Polarization is also more prevalent due to the ever-growing information found on the internet. Some researchers fear this polarization, distrust, and divisiveness will only grow as digitalization continues. Children need to engage in dialectic discourse such as debates, to realize their common ground. This encourages respect for differing opinions, curiosity for other solutions, and entertainment of different points of view. Although debates are not necessarily a part of primary school education, some aspects of this discourse may very well be taught in class. The polarization of society is extremely detrimental to its functioning. It is no use to teach children about the world without including how social media is shaping their worldview.

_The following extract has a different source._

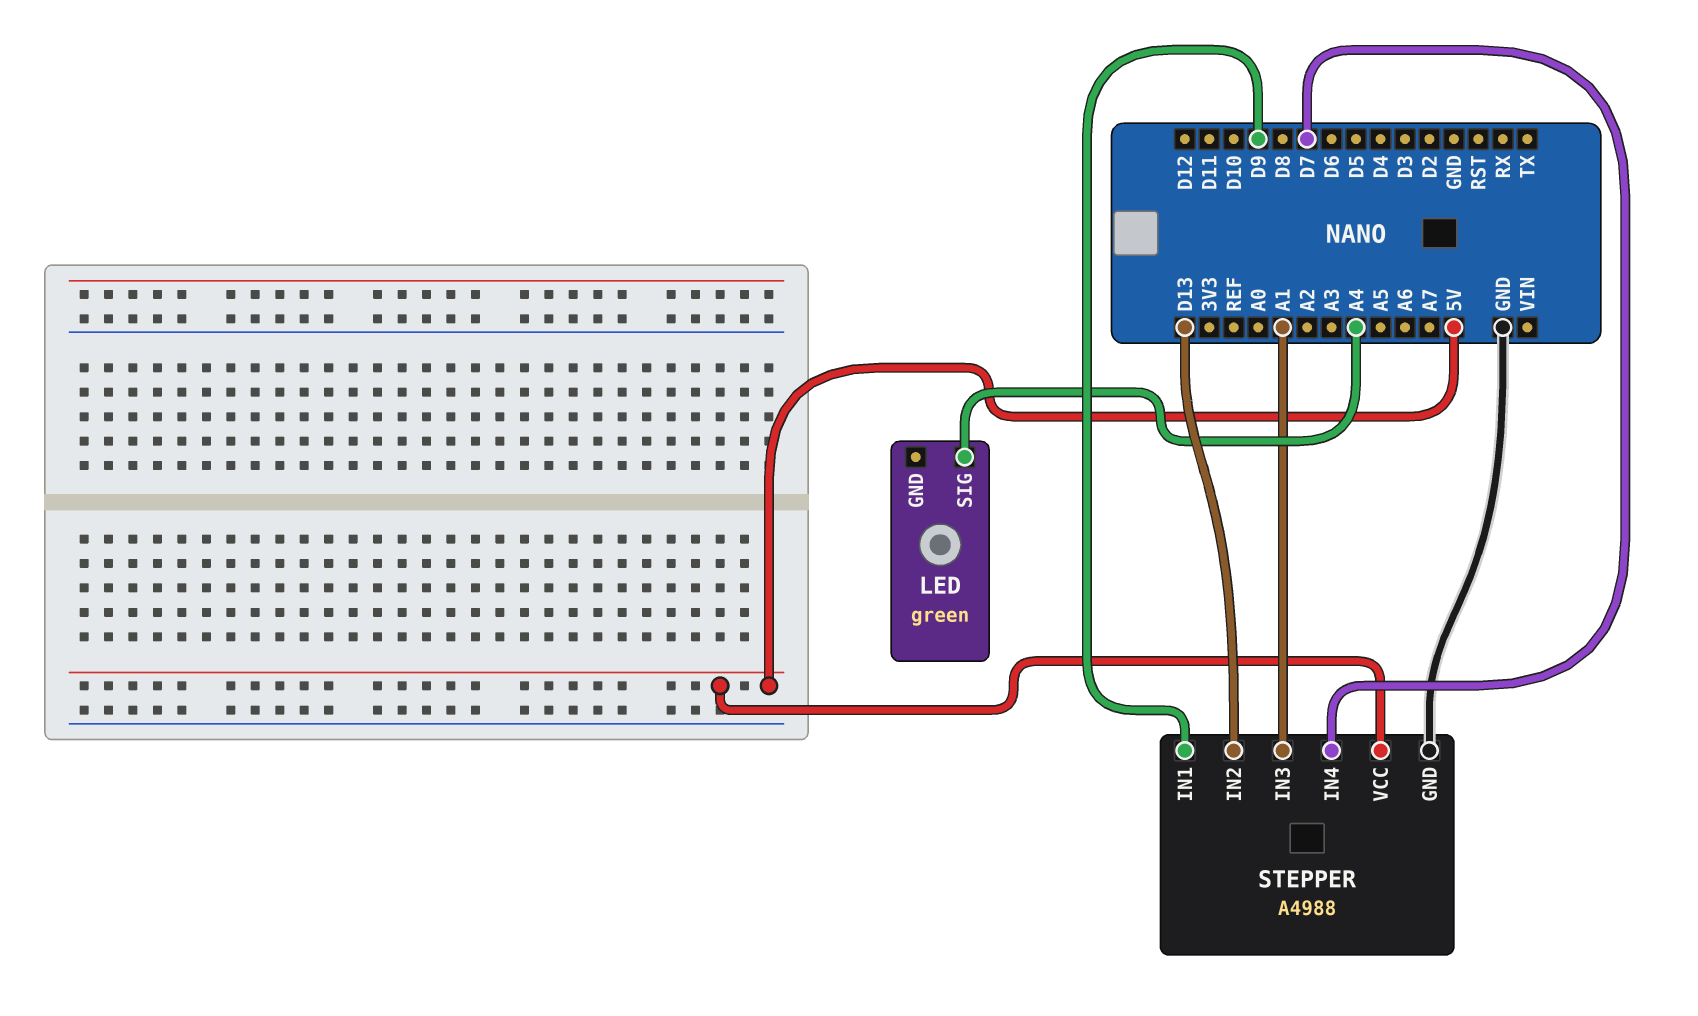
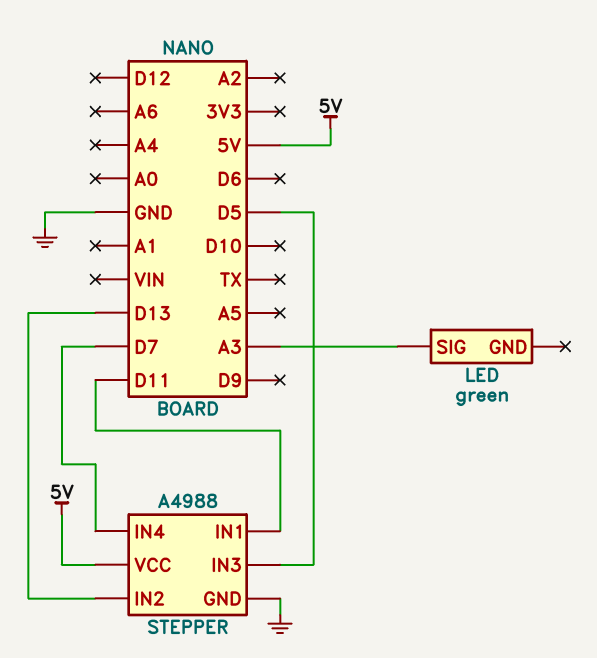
LED pin SIG: A4 -> A3
STEPPER pin IN1: D9 -> D11
STEPPER pin IN3: A1 -> D5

The aforementioned suggestions all focus on skills and competencies that will contribute to the children’s happiness. However, we also note that there are additional technology-related skills children need to master to function in and contribute to society. Being a valuable member of society is, of course, a big contributor to someone’s happiness.
The Dutch government has declared 10 principles and objectives for primary school (article 8 WPO) and 15 content requirements (article 9 WPO). We disturbingly note that some notion of technological awareness or education is not an explicit focal point of the Dutch primary education system. The development of “social and civic competencies” is mentioned, but we argue that “technological” should be added to this list.

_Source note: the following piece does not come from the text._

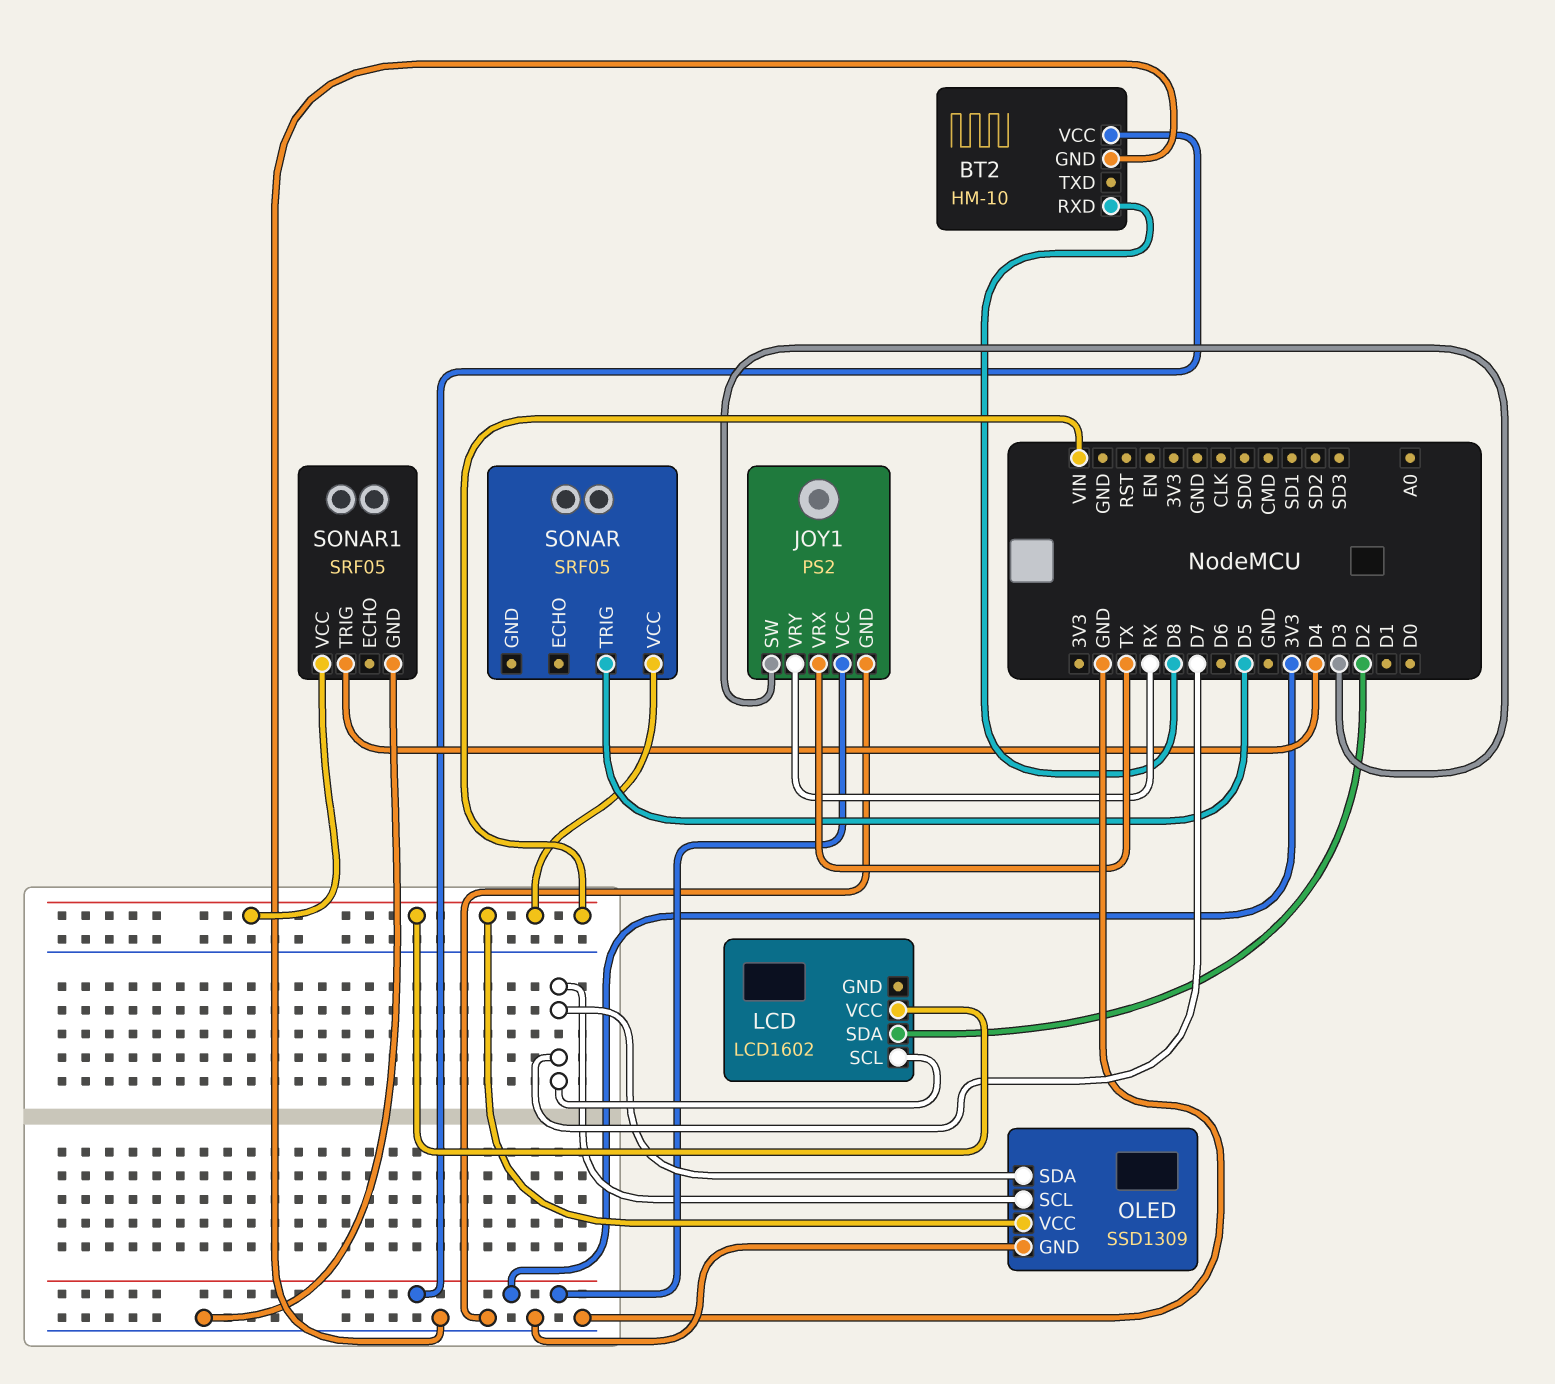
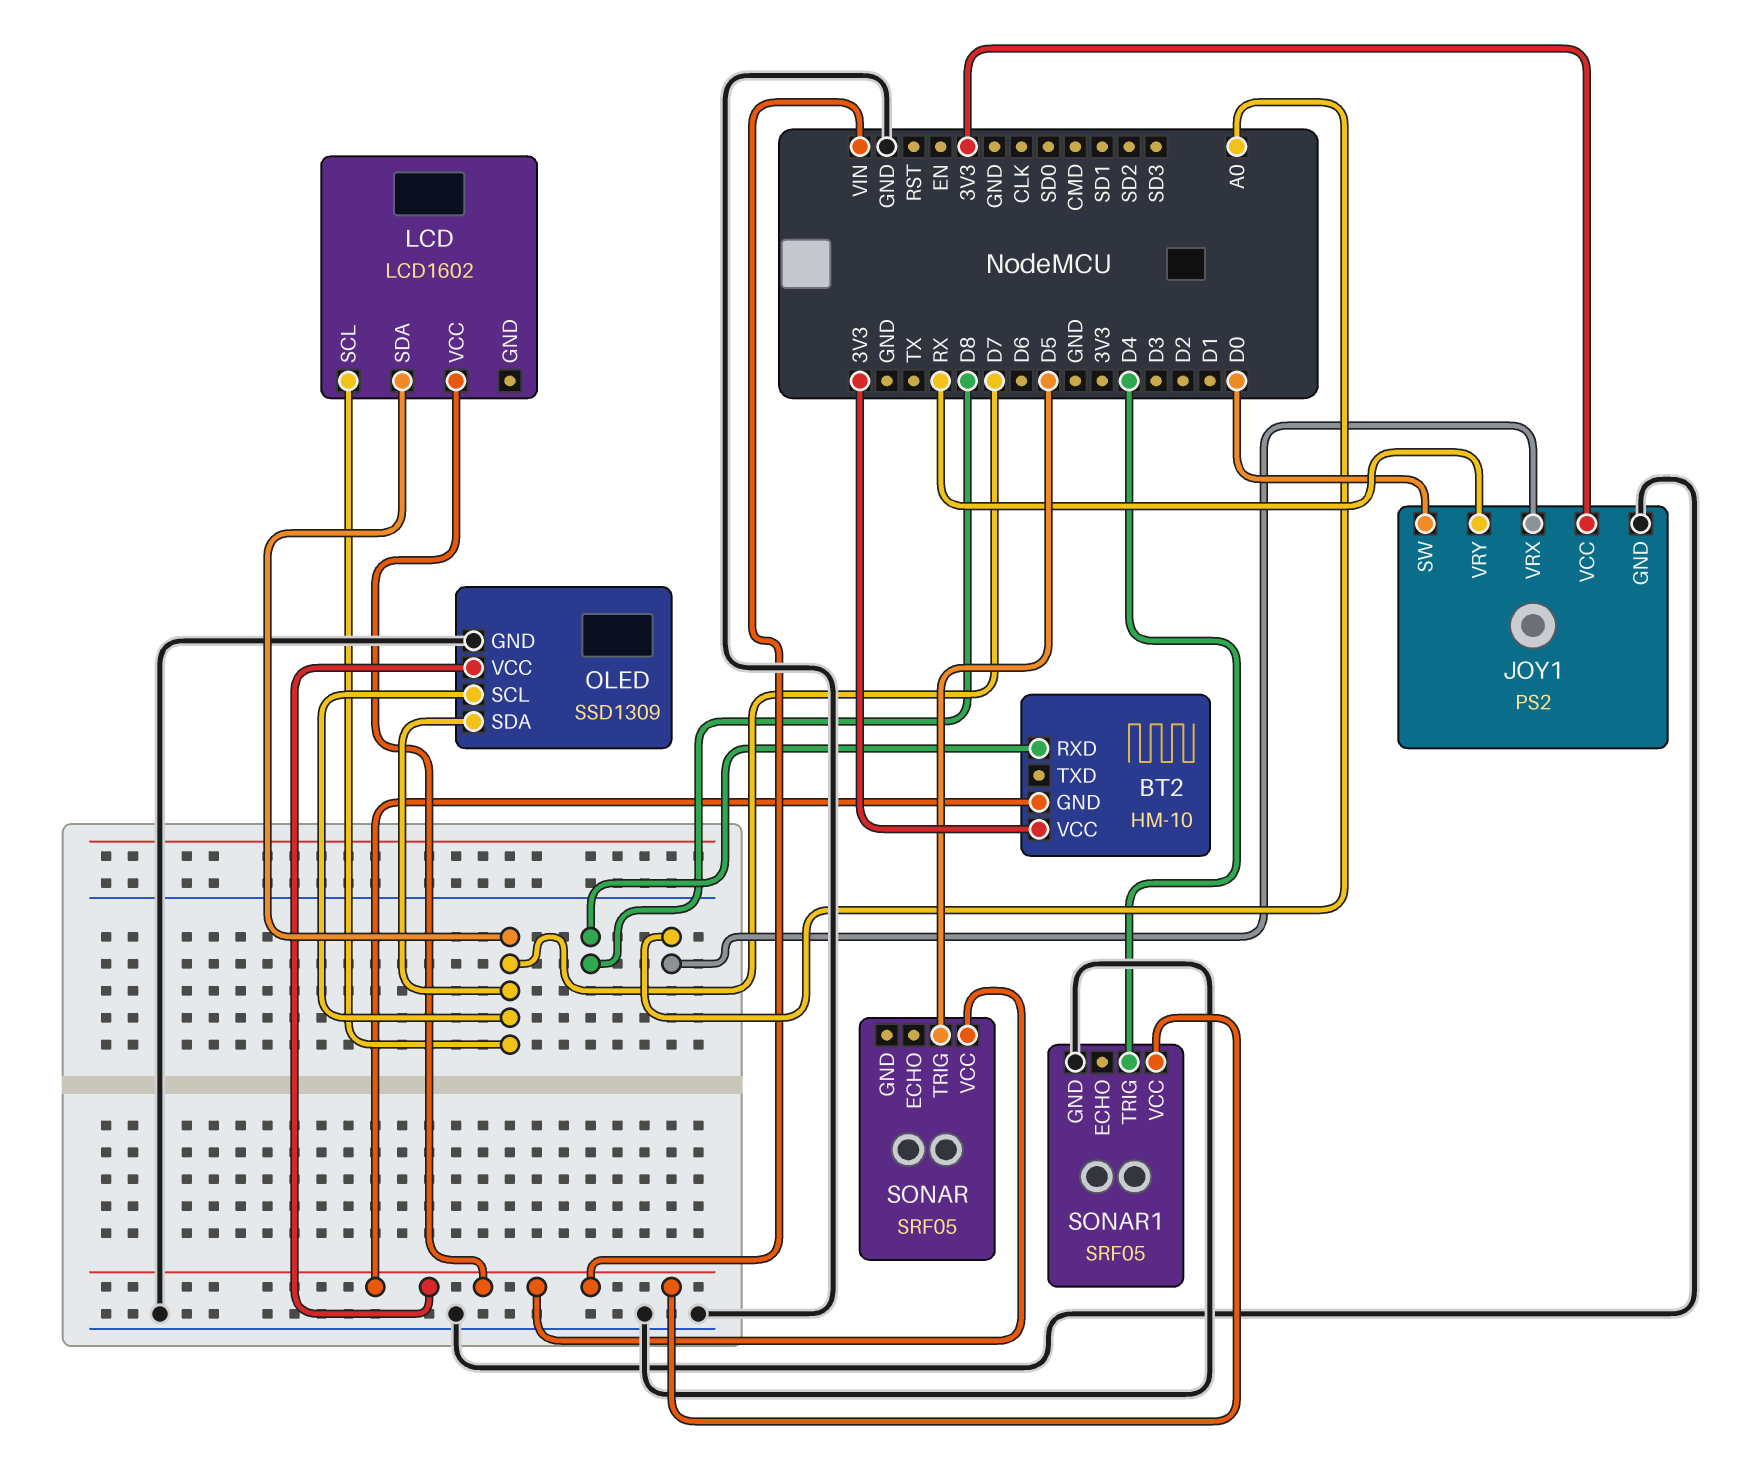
BT2 pin GND: GND -> VIN
JOY1 pin SW: D3 -> D0
JOY1 pin VRX: TX -> A0
LCD pin SDA: D2 -> D7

These technological competencies should include digital identity, digital rights, digital literacy, digital communication, digital emotional intelligence, digital security, digital safety, and digital use (Figure 2). We highlight it is not about making kids experts on all these topics, but it is essential to their well-being to lay some foundation for these skills early on.

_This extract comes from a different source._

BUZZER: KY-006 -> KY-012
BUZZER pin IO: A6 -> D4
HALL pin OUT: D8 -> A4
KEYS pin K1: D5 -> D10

Lastly, physical activity and the development of creativity, curiosity, and imagination very well have a great effect on the happiness of a child. As these aspects of primary school education are very well accounted for, it does not seem that these aspects are at risk with the advancement of technology. On the contrary, technology here seems to be a new medium in which children can learn and play. This can be done through gaming with fellow peers online, expressing themselves through digital art, and interactive “learning” games for children.
Is it even possible to prepare our kids?
We obviously need to adapt, but with the fast pace of technological development, is it even possible to keep up? Should we try to change, or should we instead change technology to better fit humans? The truth is, we do not know what the future holds. If, for example, children are suddenly able to learn through downloading information via a microchip implanted in their brains, something like a smartphone ban will not be necessary at all.
It is clear that technological advancements do not simply mean more happiness. In fact, digitalization has been shown to be detrimental to several aspects of our mental health. Some of these negative effects can be mitigated by the development of specific knowledge and skills tailored to the new digital age. This can, and should, be addressed as early as primary school. Not only should there be a ban on smartphones in school; mindfulness, emotional education, technological ethics, and responsibility and discourse should be part of the primary school curriculum in order to ensure a future generation that is mentally equipped to deal with the challenges of their world.